[Saved data entries]

==================================================

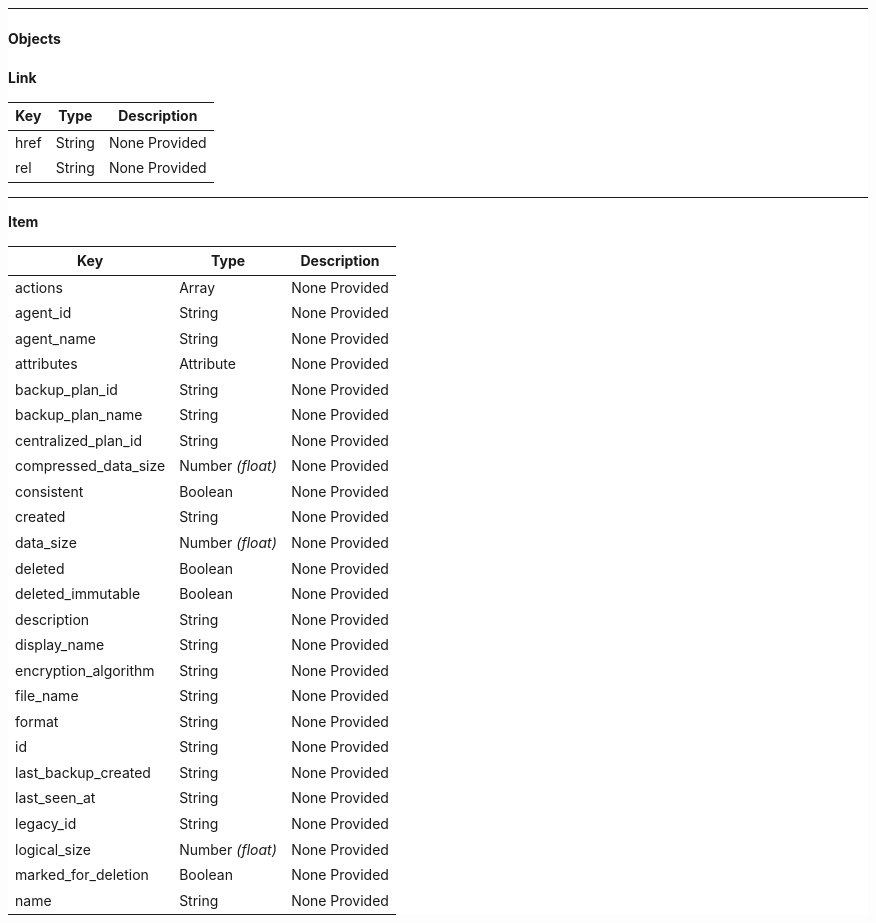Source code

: ***

#### Objects[​](http://localhost:3000/docs/integrations/Security/security-acronis-integration#objects-5) <a href="#objects-5" id="objects-5"></a>

**Link**[**​**](http://localhost:3000/docs/integrations/Security/security-acronis-integration#link-3)

| Key  | Type   | Description   |
| ---- | ------ | ------------- |
| href | String | None Provided |
| rel  | String | None Provided |

***

**Item**[**​**](http://localhost:3000/docs/integrations/Security/security-acronis-integration#item-3)

| Key                     | Type             | Description   |
| ----------------------- | ---------------- | ------------- |
| actions                 | Array            | None Provided |
| agent\_id               | String           | None Provided |
| agent\_name             | String           | None Provided |
| attributes              | Attribute        | None Provided |
| backup\_plan\_id        | String           | None Provided |
| backup\_plan\_name      | String           | None Provided |
| centralized\_plan\_id   | String           | None Provided |
| compressed\_data\_size  | Number _(float)_ | None Provided |
| consistent              | Boolean          | None Provided |
| created                 | String           | None Provided |
| data\_size              | Number _(float)_ | None Provided |
| deleted                 | Boolean          | None Provided |
| deleted\_immutable      | Boolean          | None Provided |
| description             | String           | None Provided |
| display\_name           | String           | None Provided |
| encryption\_algorithm   | String           | None Provided |
| file\_name              | String           | None Provided |
| format                  | String           | None Provided |
| id                      | String           | None Provided |
| last\_backup\_created   | String           | None Provided |
| last\_seen\_at          | String           | None Provided |
| legacy\_id              | String           | None Provided |
| logical\_size           | Number _(float)_ | None Provided |
| marked\_for\_deletion   | Boolean          | None Provided |
| name                    | String           | None Provided |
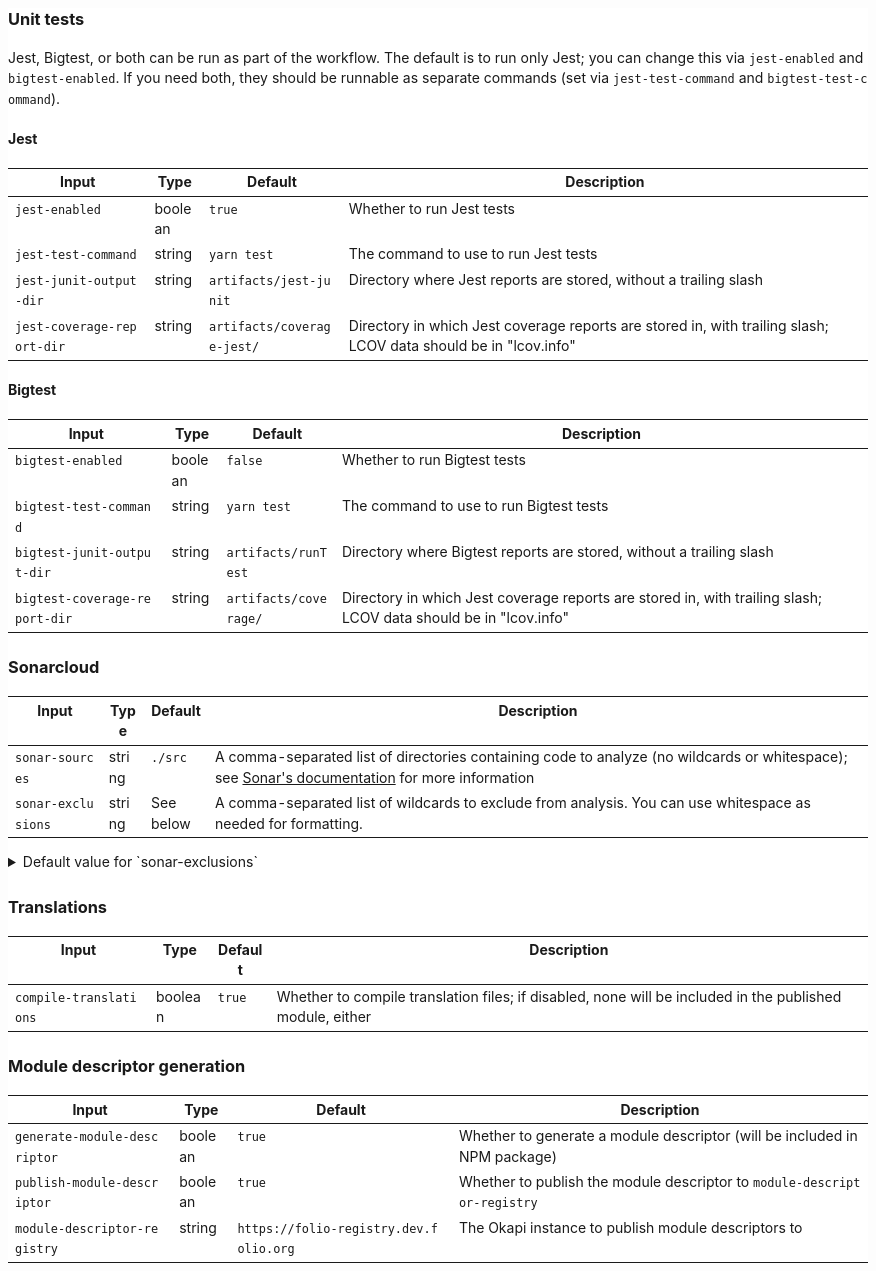 ### Unit tests

Jest, Bigtest, or both can be run as part of the workflow. The default is to run only Jest; you can change this via `jest-enabled` and `bigtest-enabled`. If you need both, they should be runnable as separate commands (set via `jest-test-command` and `bigtest-test-command`).

#### Jest

| Input                      | Type    | Default                    | Description                                                                                                     |
| -------------------------- | ------- | -------------------------- | --------------------------------------------------------------------------------------------------------------- |
| `jest-enabled`             | boolean | `true`                     | Whether to run Jest tests                                                                                       |
| `jest-test-command`        | string  | `yarn test`                | The command to use to run Jest tests                                                                            |
| `jest-junit-output-dir`    | string  | `artifacts/jest-junit`     | Directory where Jest reports are stored, without a trailing slash                                               |
| `jest-coverage-report-dir` | string  | `artifacts/coverage-jest/` | Directory in which Jest coverage reports are stored in, with trailing slash; LCOV data should be in "lcov.info" |

#### Bigtest

| Input                         | Type    | Default               | Description                                                                                                     |
| ----------------------------- | ------- | --------------------- | --------------------------------------------------------------------------------------------------------------- |
| `bigtest-enabled`             | boolean | `false`               | Whether to run Bigtest tests                                                                                    |
| `bigtest-test-command`        | string  | `yarn test`           | The command to use to run Bigtest tests                                                                         |
| `bigtest-junit-output-dir`    | string  | `artifacts/runTest`   | Directory where Bigtest reports are stored, without a trailing slash                                            |
| `bigtest-coverage-report-dir` | string  | `artifacts/coverage/` | Directory in which Jest coverage reports are stored in, with trailing slash; LCOV data should be in "lcov.info" |

### Sonarcloud

| Input              | Type   | Default   | Description                                                                                                                                                                                                                                 |
| ------------------ | ------ | --------- | ------------------------------------------------------------------------------------------------------------------------------------------------------------------------------------------------------------------------------------------- |
| `sonar-sources`    | string | `./src`   | A comma-separated list of directories containing code to analyze (no wildcards or whitespace); see [Sonar's documentation](https://docs.sonarsource.com/sonarcloud/advanced-setup/analysis-parameters/#analysis-scope) for more information |
| `sonar-exclusions` | string | See below | A comma-separated list of wildcards to exclude from analysis. You can use whitespace as needed for formatting.                                                                                                                              |

<details><summary>Default value for `sonar-exclusions`</summary></details>

### Translations

| Input                  | Type    | Default | Description                                                                                              |
| ---------------------- | ------- | ------- | -------------------------------------------------------------------------------------------------------- |
| `compile-translations` | boolean | `true`  | Whether to compile translation files; if disabled, none will be included in the published module, either |

### Module descriptor generation

| Input                        | Type    | Default                                | Description                                                               |
| ---------------------------- | ------- | -------------------------------------- | ------------------------------------------------------------------------- |
| `generate-module-descriptor` | boolean | `true`                                 | Whether to generate a module descriptor (will be included in NPM package) |
| `publish-module-descriptor`  | boolean | `true`                                 | Whether to publish the module descriptor to `module-descriptor-registry`  |
| `module-descriptor-registry` | string  | `https://folio-registry.dev.folio.org` | The Okapi instance to publish module descriptors to                       |
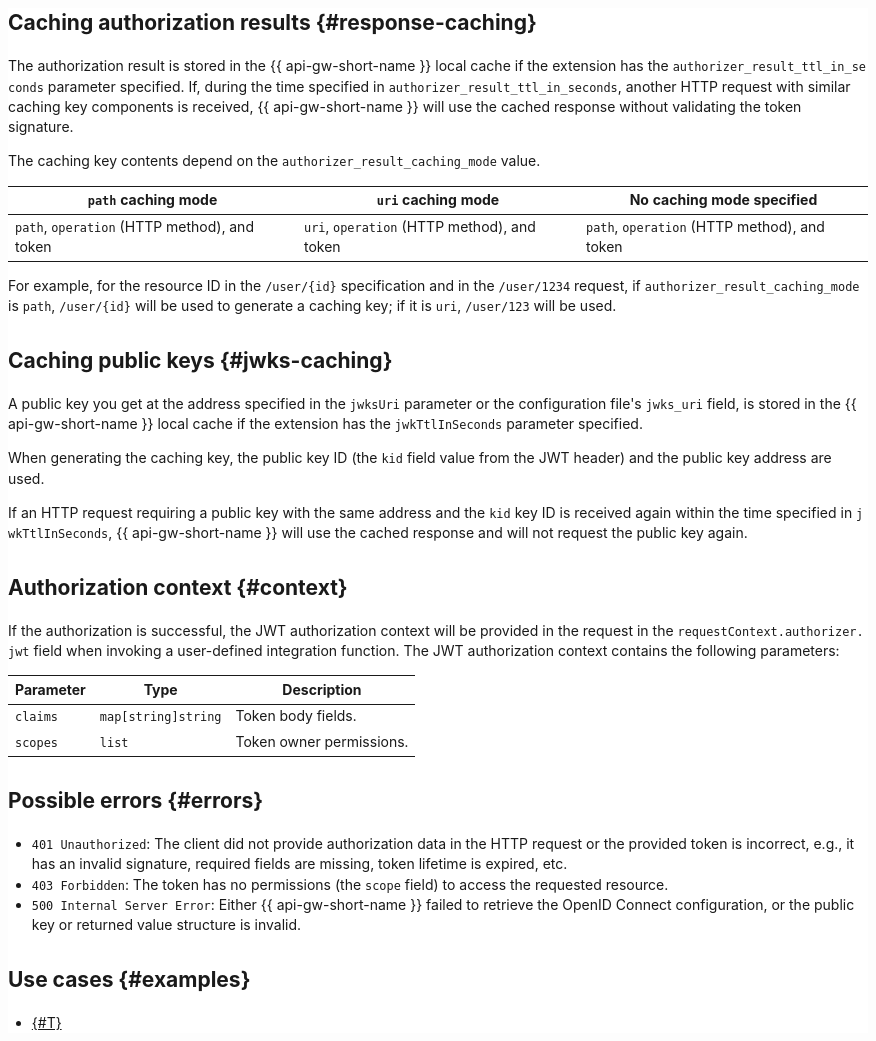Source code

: ## Caching authorization results {#response-caching}

The authorization result is stored in the {{ api-gw-short-name }} local cache if the extension has the `authorizer_result_ttl_in_seconds` parameter specified. If, during the time specified in `authorizer_result_ttl_in_seconds`, another HTTP request with similar caching key components is received, {{ api-gw-short-name }} will use the cached response without validating the token signature.

The caching key contents depend on the `authorizer_result_caching_mode` value.

`path` caching mode  | `uri` caching mode | No caching mode specified
--------------------------|-------------------------|----------------------------
`path`, `operation` (HTTP method), and token | `uri`, `operation` (HTTP method), and token | `path`, `operation` (HTTP method), and token

For example, for the resource ID in the `/user/{id}` specification and in the `/user/1234` request, if `authorizer_result_caching_mode` is `path`, `/user/{id}` will be used to generate a caching key; if it is `uri`, `/user/123` will be used.

## Caching public keys {#jwks-caching}

A public key you get at the address specified in the `jwksUri` parameter or the configuration file's `jwks_uri` field, is stored in the {{ api-gw-short-name }} local cache if the extension has the `jwkTtlInSeconds` parameter specified.

When generating the caching key, the public key ID (the `kid` field value from the JWT header) and the public key address are used.

If an HTTP request requiring a public key with the same address and the `kid` key ID is received again within the time specified in `jwkTtlInSeconds`, {{ api-gw-short-name }} will use the cached response and will not request the public key again.

## Authorization context {#context}

If the authorization is successful, the JWT authorization context will be provided in the request in the `requestContext.authorizer.jwt` field when invoking a user-defined integration function. The JWT authorization context contains the following parameters:

Parameter | Type | Description
----|-----|----
`claims` | `map[string]string` | Token body fields.
`scopes` | `list` | Token owner permissions.

## Possible errors {#errors}

* `401 Unauthorized`: The client did not provide authorization data in the HTTP request or the provided token is incorrect, e.g., it has an invalid signature, required fields are missing, token lifetime is expired, etc.
* `403 Forbidden`: The token has no permissions (the `scope` field) to access the requested resource.
* `500 Internal Server Error`: Either {{ api-gw-short-name }} failed to retrieve the OpenID Connect configuration, or the public key or returned value structure is invalid.

## Use cases {#examples}

* [{#T}](../../tutorials/jwt-authorizer-firebase.md)
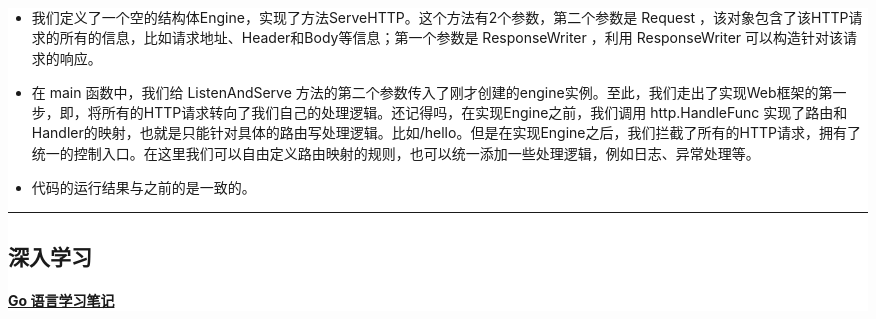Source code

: - 我们定义了一个空的结构体Engine，实现了方法ServeHTTP。这个方法有2个参数，第二个参数是 Request ，该对象包含了该HTTP请求的所有的信息，比如请求地址、Header和Body等信息；第一个参数是 ResponseWriter ，利用 ResponseWriter 可以构造针对该请求的响应。
    
- 在 main 函数中，我们给 ListenAndServe 方法的第二个参数传入了刚才创建的engine实例。至此，我们走出了实现Web框架的第一步，即，将所有的HTTP请求转向了我们自己的处理逻辑。还记得吗，在实现Engine之前，我们调用 http.HandleFunc 实现了路由和Handler的映射，也就是只能针对具体的路由写处理逻辑。比如/hello。但是在实现Engine之后，我们拦截了所有的HTTP请求，拥有了统一的控制入口。在这里我们可以自由定义路由映射的规则，也可以统一添加一些处理逻辑，例如日志、异常处理等。
    
- 代码的运行结果与之前的是一致的。
    

* * *

## 深入学习

**[Go 语言学习笔记](go-%e8%af%ad%e8%a8%80%e5%ad%a6%e4%b9%a0%e7%ac%94%e8%ae%b0 "Go 语言学习笔记")**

==================================================

▶ _HOW TO COMPLETE THIS TASK_
When you reach the line holding "use to run Jest" in the records above, begin reproducing exactly, stop after the line holding "Whether to run Bigtest", and output nothing else.

▶ _WORKED SOLUTION_
| `jest-test-command`        | string  | `yarn test`                | The command to use to run Jest tests                                                                            |
| `jest-junit-output-dir`    | string  | `artifacts/jest-junit`     | Directory where Jest reports are stored, without a trailing slash                                               |
| `jest-coverage-report-dir` | string  | `artifacts/coverage-jest/` | Directory in which Jest coverage reports are stored in, with trailing slash; LCOV data should be in "lcov.info" |

#### Bigtest

| Input                         | Type    | Default               | Description                                                                                                     |
| ----------------------------- | ------- | --------------------- | --------------------------------------------------------------------------------------------------------------- |
| `bigtest-enabled`             | boolean | `false`               | Whether to run Bigtest tests                                                                                    |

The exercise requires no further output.